[RUNTIME] Can tvm call TensorRT as third-party runtime engine?

keai007 · December 10, 2019, 9:36am

Hi,all:
We used to deploy CNN models with TensorRT to achieve extrem performace, but we suffered from adding plugin layers for various operations used in detection networks. So I consider deploying models through “TVM + TensorRT” solution to gain both high performance and flexibility. Is there any examples on adding TensorRT as TVM’s third-party runtime engine？
Thanks.

masahi · December 10, 2019, 12:05pm

We don’t have that yet, but people are working on exactly such feature. You can track the progress in #4482. Maybe AWS already has TensorRT running with TVM.
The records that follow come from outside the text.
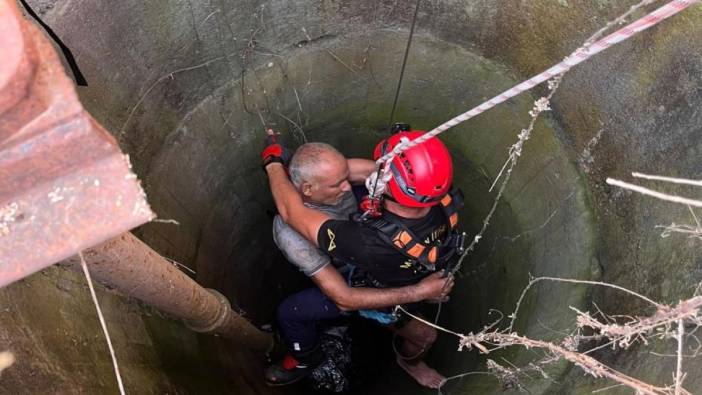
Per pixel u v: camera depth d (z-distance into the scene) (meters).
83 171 0.66
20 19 0.59
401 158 1.87
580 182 2.18
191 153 2.35
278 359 3.13
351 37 2.45
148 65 1.96
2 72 0.55
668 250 1.64
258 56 2.35
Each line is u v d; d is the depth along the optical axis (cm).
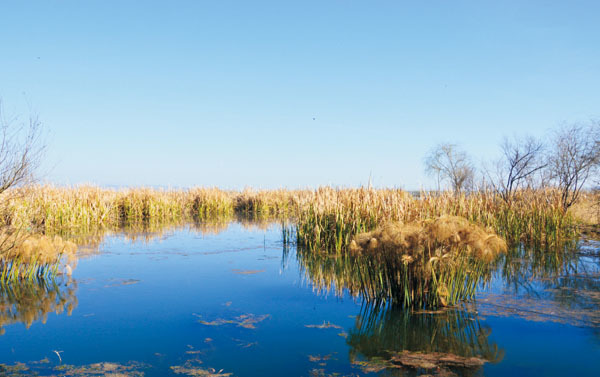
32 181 814
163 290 744
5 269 812
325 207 1269
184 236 1531
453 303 637
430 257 614
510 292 696
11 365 427
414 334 516
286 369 418
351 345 484
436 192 1127
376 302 660
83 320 580
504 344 476
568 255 1043
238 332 530
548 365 419
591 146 1580
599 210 1571
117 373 408
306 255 1120
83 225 1742
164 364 431
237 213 2731
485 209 1223
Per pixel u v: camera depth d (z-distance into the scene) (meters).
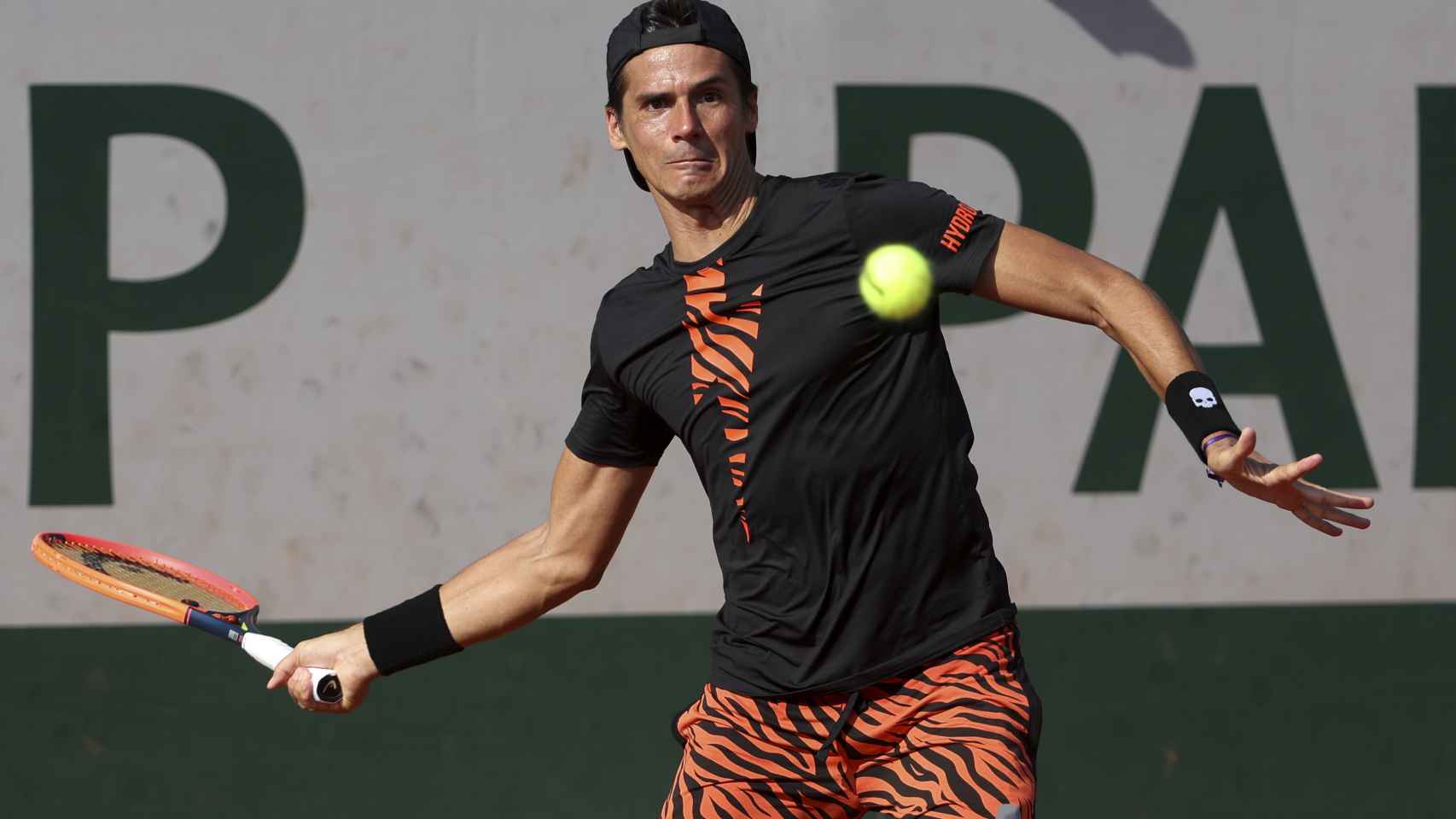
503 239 15.31
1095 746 15.61
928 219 7.82
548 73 15.28
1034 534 15.45
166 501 15.17
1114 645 15.55
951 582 7.95
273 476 15.23
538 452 15.36
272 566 15.23
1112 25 15.35
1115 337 7.61
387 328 15.25
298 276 15.22
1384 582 15.55
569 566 9.38
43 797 15.27
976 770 7.54
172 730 15.39
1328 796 15.64
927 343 7.90
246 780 15.45
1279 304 15.46
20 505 15.14
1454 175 15.44
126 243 15.15
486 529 15.33
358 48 15.20
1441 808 15.63
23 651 15.25
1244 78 15.41
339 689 9.65
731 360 7.93
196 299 15.18
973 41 15.35
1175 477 15.47
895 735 8.01
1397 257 15.45
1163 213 15.41
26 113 15.09
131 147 15.14
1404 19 15.43
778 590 8.06
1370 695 15.61
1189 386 7.17
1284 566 15.55
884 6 15.33
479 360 15.31
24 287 15.10
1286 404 15.48
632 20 8.19
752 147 8.48
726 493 8.09
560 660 15.52
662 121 8.00
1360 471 15.51
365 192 15.23
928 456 7.82
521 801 15.55
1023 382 15.40
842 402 7.79
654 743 15.51
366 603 15.27
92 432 15.14
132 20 15.13
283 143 15.20
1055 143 15.37
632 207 15.36
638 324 8.23
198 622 10.00
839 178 8.03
comaniac · December 10, 2019, 7:20pm

Exactly. AWS is working on a unified interface for external codegen. TensorRT falls into this scope. One of our colleagues is working on the TensorRT support for TVM using this interface, and we plan to file an RFC after #4482 and its follow-up PRs have been merged.

beyersito · April 2, 2020, 3:09pm

Hi! Whats the current status on this? Thanks!
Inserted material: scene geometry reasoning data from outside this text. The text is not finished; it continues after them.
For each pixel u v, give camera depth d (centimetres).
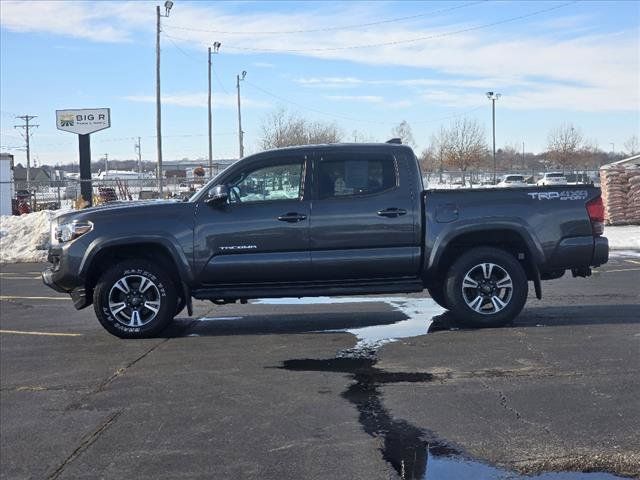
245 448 478
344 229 790
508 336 766
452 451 458
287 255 791
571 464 432
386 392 584
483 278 811
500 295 811
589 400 546
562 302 996
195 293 804
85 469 458
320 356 711
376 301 1051
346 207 792
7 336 871
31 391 631
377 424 512
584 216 804
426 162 5850
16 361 740
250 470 442
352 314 943
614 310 919
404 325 852
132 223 794
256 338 808
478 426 499
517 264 805
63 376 675
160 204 807
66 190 3472
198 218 794
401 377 625
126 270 804
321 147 809
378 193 798
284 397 582
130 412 562
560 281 1227
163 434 511
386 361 680
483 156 5719
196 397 591
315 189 798
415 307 987
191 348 766
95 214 805
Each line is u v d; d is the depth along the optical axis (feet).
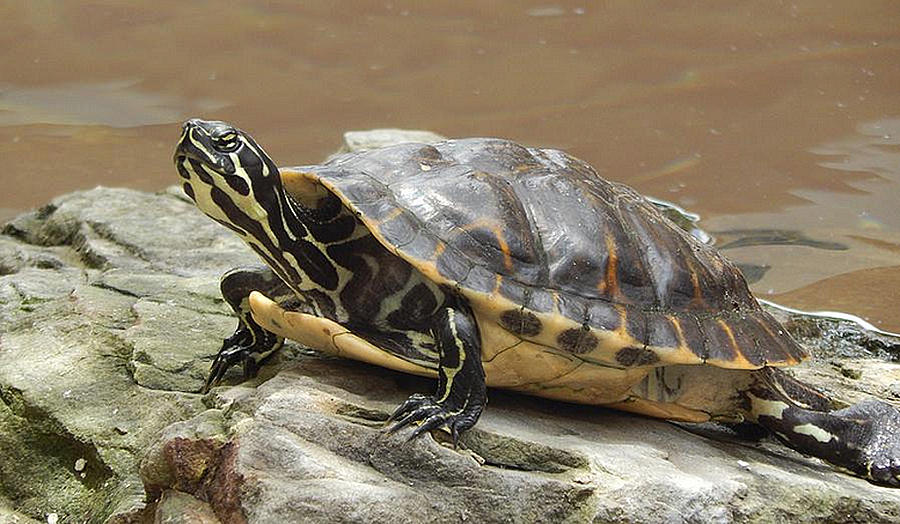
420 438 18.74
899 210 39.47
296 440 18.60
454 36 58.34
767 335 21.76
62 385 23.12
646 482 19.06
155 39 57.88
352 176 20.52
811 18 58.03
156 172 45.11
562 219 20.62
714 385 21.90
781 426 21.94
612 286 20.24
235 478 18.01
comaniac · April 2, 2020, 5:20pm

TRT integration is now working but only on the AWS forked repo. @trevor-m is working hard to make it upstream. Since the external codegen infra still requires some improvements, it might take some more time.

austinmw · July 8, 2020, 2:58pm

Hi, how will TensorRT and TVM operate with each other? I’m attempting to compile a pytorch model to a nvidia gpu which includes unsupported layer ops (DCNv2). Would TVM+TensorRT fit this use case?

comaniac · July 8, 2020, 4:50pm

I think so. TRT will only execute supported ops while other ops will be processed by TVM. This is one motivation to introduce BYOC for 3rd party libraries.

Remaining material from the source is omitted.